“MixConv: Mixed Depthwise Convolutional Kernels”

Abstract

다양한 kernel size의 효과
- 다양한 kernel size의 조합은 모델의 accuracy 및 efficient를 향상 시킬 수 있다.
위를 바탕으로 depth-wise convolution(MixConv)제안
MixConv의 효과를 증명하기 위해서 AutoML을 결합

Introduction

Figure 1에서 볼 수 있듯이, kernel size가 클수록 모델의 성능이 올라간다고 할 수 없다. 올라가는 추세를 보이다가 k9*9를 넘어서면 accuracy가 떨어지는 것을 확인할 수 있다.

ConvNets 연구에서는 하나의 kernel size의 한계를 말한다. 결국 high-resolustion pattern을 위해서는 큰 kernel size가 필요하고 local-resolution pattern을 위해서는 작은 kernel-size가 필요하다.

아래는 해당 논문의 MixConv의 개략적인 구조이다.

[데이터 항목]
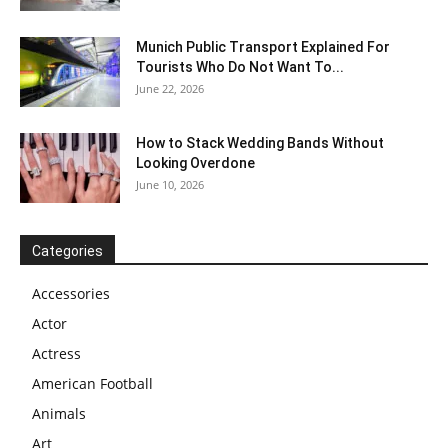
Munich Public Transport Explained For
Tourists Who Do Not Want To...
June 22, 2026
How to Stack Wedding Bands Without
Looking Overdone
June 10, 2026
Categories
Accessories
Actor
Actress
American Football
Animals
Art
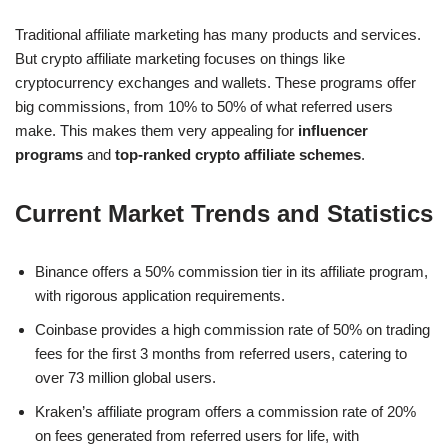
Traditional affiliate marketing has many products and services.
But crypto affiliate marketing focuses on things like
cryptocurrency exchanges and wallets. These programs offer
big commissions, from 10% to 50% of what referred users
make. This makes them very appealing for
influencer
programs
and
top-ranked crypto affiliate schemes
.
Current Market Trends and Statistics
Binance offers a 50% commission tier in its affiliate program,
with rigorous application requirements.
Coinbase provides a high commission rate of 50% on trading
fees for the first 3 months from referred users, catering to
over 73 million global users.
Kraken’s affiliate program offers a commission rate of 20%
on fees generated from referred users for life, with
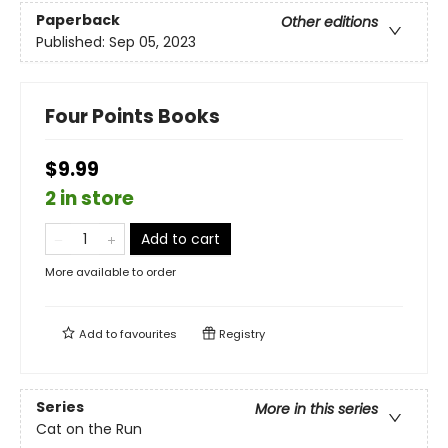
Paperback
Other editions
Published:
Sep 05, 2023
Four Points Books
$9.99
2 in store
Add to cart
More available to order
Add to
favourites
Registry
Series
More in this series
Cat on the Run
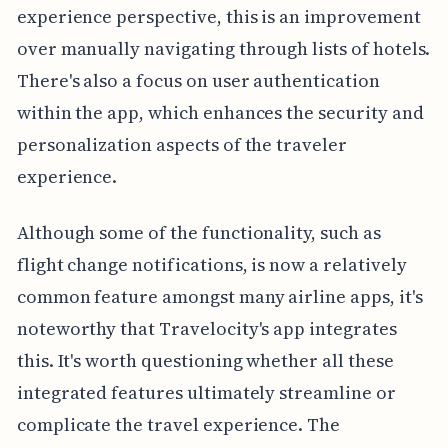
experience perspective, this is an improvement
over manually navigating through lists of hotels.
There's also a focus on user authentication
within the app, which enhances the security and
personalization aspects of the traveler
experience.
Although some of the functionality, such as
flight change notifications, is now a relatively
common feature amongst many airline apps, it's
noteworthy that Travelocity's app integrates
this. It's worth questioning whether all these
integrated features ultimately streamline or
complicate the travel experience. The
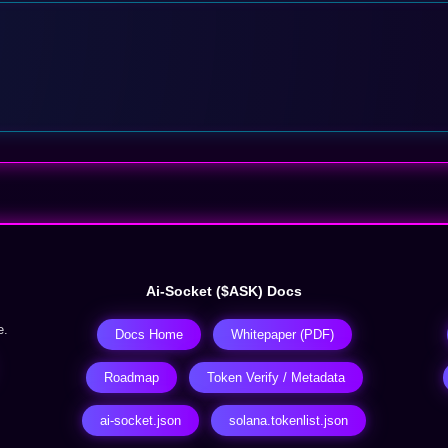
Ai-Socket ($ASK) Docs
e.
Docs Home
Whitepaper (PDF)
Roadmap
Token Verify / Metadata
ai-socket.json
solana.tokenlist.json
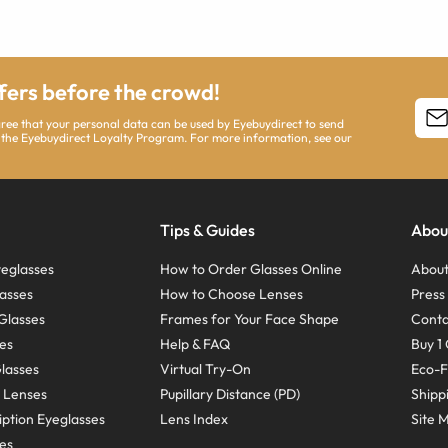
ffers before the crowd!
agree that your personal data can be used by Eyebuydirect to send
 the Eyebuydirect Loyalty Program. For more information, see our
Tips & Guides
Abou
eglasses
How to Order Glasses Online
About
asses
How to Choose Lenses
Pres
Glasses
Frames for Your Face Shape
Conta
ses
Help & FAQ
Buy 1 
Glasses
Virtual Try-On
Eco-F
 Lenses
Pupillary Distance (PD)
Shipp
ption Eyeglasses
Lens Index
Site 
ses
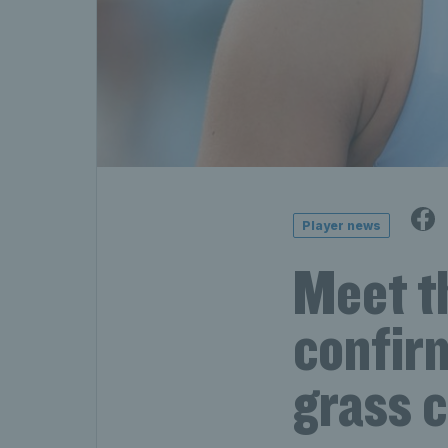
Player news
Meet t
confir
grass 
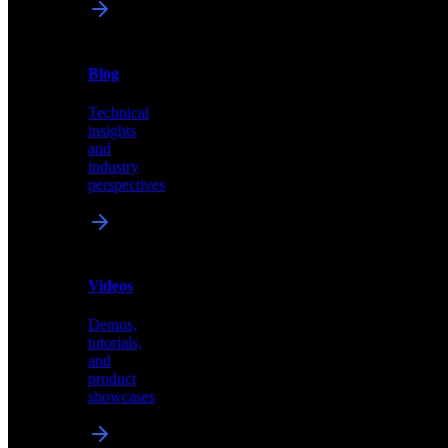
News
&
Blog
PR
Technical
Latest
insights
announcements
and
and
industry
press
perspectives
releases
Videos
Blog
Demos,
Technical
tutorials,
insights
and
and
product
industry
showcases
perspectives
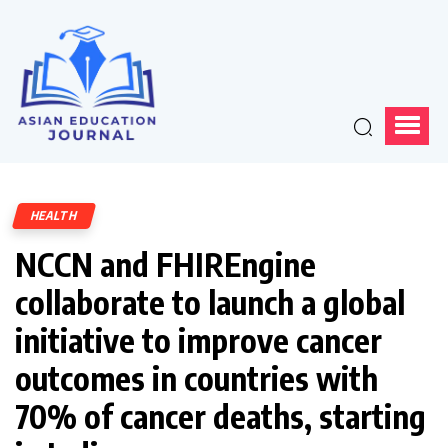
HEALTH
NCCN and FHIREngine
collaborate to launch a global
initiative to improve cancer
outcomes in countries with
70% of cancer deaths, starting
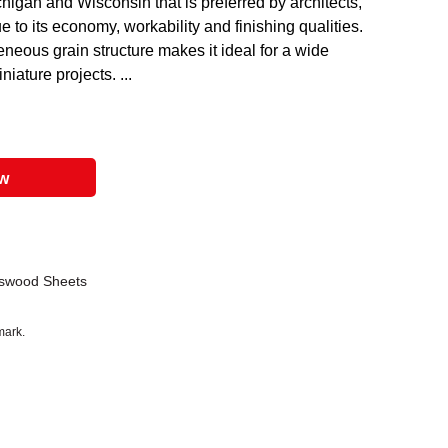
igan and Wisconsin that is preferred by architects,
 to its economy, workability and finishing qualities.
eous grain structure makes it ideal for a wide
niature projects. ...
ow
sswood Sheets
mark.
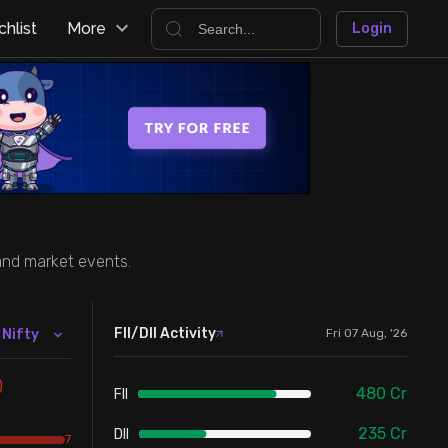
hlist
More
Login
 and market events.
FII/DII Activity
 Nifty
Fri 07 Aug, '26
)
480
Cr
FII
235
Cr
DII
7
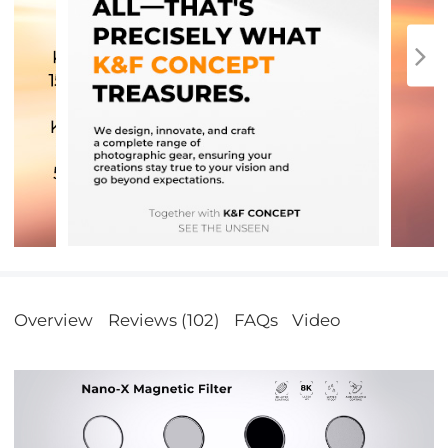
Overview
Reviews (102)
FAQs
Video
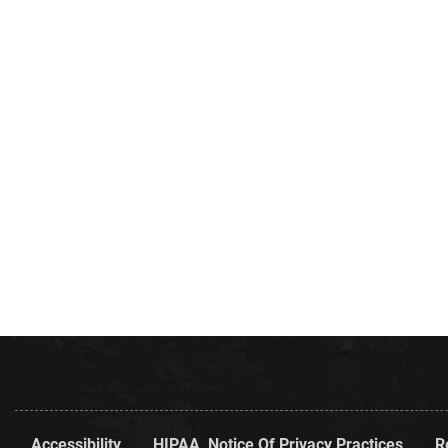
Accessibility
HIPAA, Notice Of Privacy Practices
R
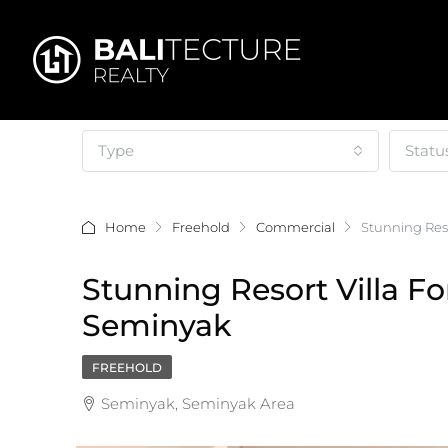
Type
Statu
Home
Freehold
Commercial
Stunning Reso
Stunning Resort Villa Fo
Seminyak
FREEHOLD
Seminyak, Seminyak Area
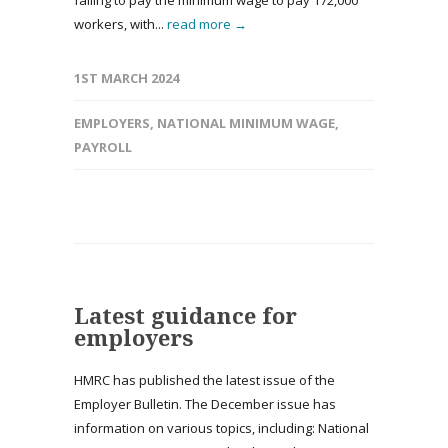
failing to pay the minimum wage to pay 172,000
workers, with...
read more →
1ST MARCH 2024
EMPLOYERS
,
NATIONAL MINIMUM WAGE
,
PAYROLL
Latest guidance for
employers
HMRC has published the latest issue of the
Employer Bulletin. The December issue has
information on various topics, including: National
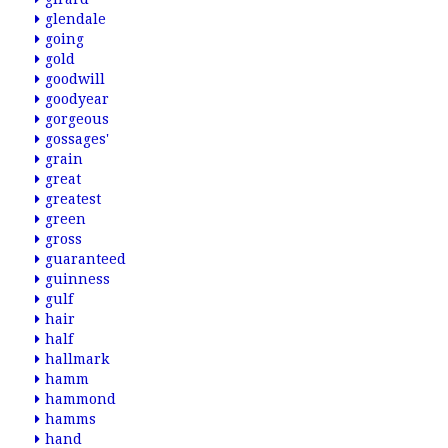
glendale
going
gold
goodwill
goodyear
gorgeous
gossages'
grain
great
greatest
green
gross
guaranteed
guinness
gulf
hair
half
hallmark
hamm
hammond
hamms
hand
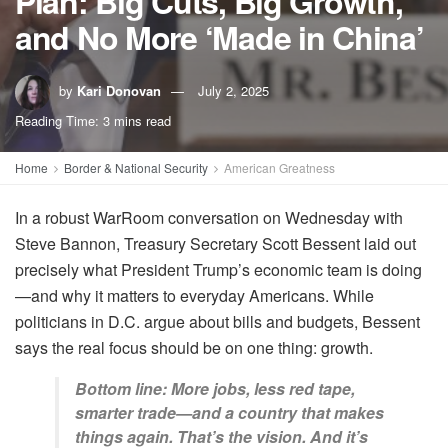
Plan: Big Cuts, Big Growth,
and No More ‘Made in China’
by
Kari Donovan
July 2, 2025
Reading Time: 3 mins read
Home
Border & National Security
American Greatness
In a robust WarRoom conversation on Wednesday with
Steve Bannon, Treasury Secretary Scott Bessent laid out
precisely what President Trump’s economic team is doing
—and why it matters to everyday Americans. While
politicians in D.C. argue about bills and budgets, Bessent
says the real focus should be on one thing: growth.
Bottom line: More jobs, less red tape,
smarter trade—and a country that makes
things again. That’s the vision. And it’s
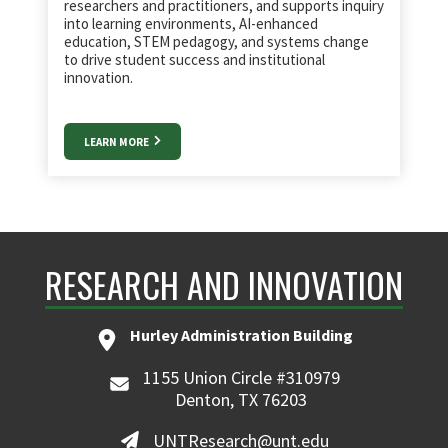
researchers and practitioners, and supports inquiry
into learning environments, AI-enhanced
education, STEM pedagogy, and systems change
to drive student success and institutional
innovation.
LEARN MORE
RESEARCH AND INNOVATION
Hurley Administration Building
1155 Union Circle #310979
Denton, TX 76203
UNTResearch@unt.edu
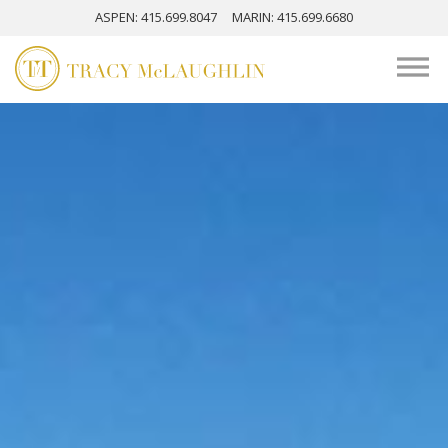
ASPEN
: 415.699.8047
MARIN
: 415.699.6680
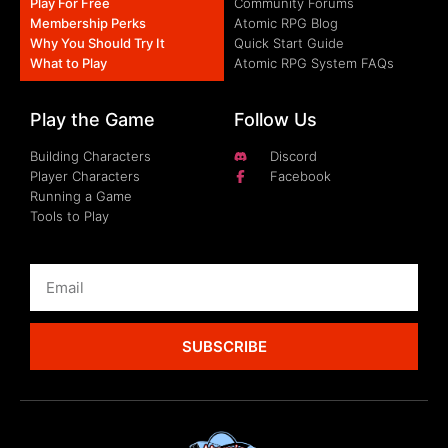
Play For Free
Community Forums
Membership Perks
Atomic RPG Blog
Why You Should Try It
Quick Start Guide
What to Play
Atomic RPG System FAQs
Play the Game
Follow Us
Building Characters
Discord
Player Characters
Facebook
Running a Game
Tools to Play
SUBSCRIBE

**과제 항목 A**
MixConv 논문을 정리한 글에서 "다양한 kernel size의 효과"로 시작하는 부분부터 "MixConv의 개략적인 구조이다."로 끝나는 부분까지 포함해 한 글자도 바꾸지 말고 그대로 옮겨 쓰십시오.
**과제 항목 B**
MixConv 논문을 정리한 글의 마지막 문장 다음부터 내용을 이어서 써 나가십시오.

**답변 부분 A**
다양한 kernel size의 효과
- 다양한 kernel size의 조합은 모델의 accuracy 및 efficient를 향상 시킬 수 있다.
위를 바탕으로 depth-wise convolution(MixConv)제안
MixConv의 효과를 증명하기 위해서 AutoML을 결합

Introduction

Figure 1에서 볼 수 있듯이, kernel size가 클수록 모델의 성능이 올라간다고 할 수 없다. 올라가는 추세를 보이다가 k9*9를 넘어서면 accuracy가 떨어지는 것을 확인할 수 있다.

ConvNets 연구에서는 하나의 kernel size의 한계를 말한다. 결국 high-resolustion pattern을 위해서는 큰 kernel size가 필요하고 local-resolution pattern을 위해서는 작은 kernel-size가 필요하다.

아래는 해당 논문의 MixConv의 개략적인 구조이다.

**답변 부분 B**
Efficient ConvNets
Multi-Scale Networks and Features
- 이전의 연구들은 모델 구조 자체를 변화시킴
- MixConv는 모델의 구조는 그대로 유지한채로 kernel size를 변화시키는 것이 목표
Neural Arichitecture Search

MixConv

MixConv는 하나의 depth wise convolution op에서 multiple kernel을 섞는 것이다. 기대효과는 다양한 타입의 pattern을 수집하는 것이다.

3.1 MixConv Feature Map

def mixconv(x, filters, **args):
  # x: input features with shape [N,H,W,C]
  # filters: a list of filters with shape [K_i, K_i, C_i, M_i] for i−th group.
  G = len(filters) # number of groups.
  y = []
  for xi, fi in zip(tf.split(x, G, axis=−1), filters):
  y.append(tf.nn.depthwise_conv2d(xi, fi, ∗∗args))
  return tf.concat(y, axis=−1)

$X^{(h, w, c)}$: input tensor with shape (h, w, c)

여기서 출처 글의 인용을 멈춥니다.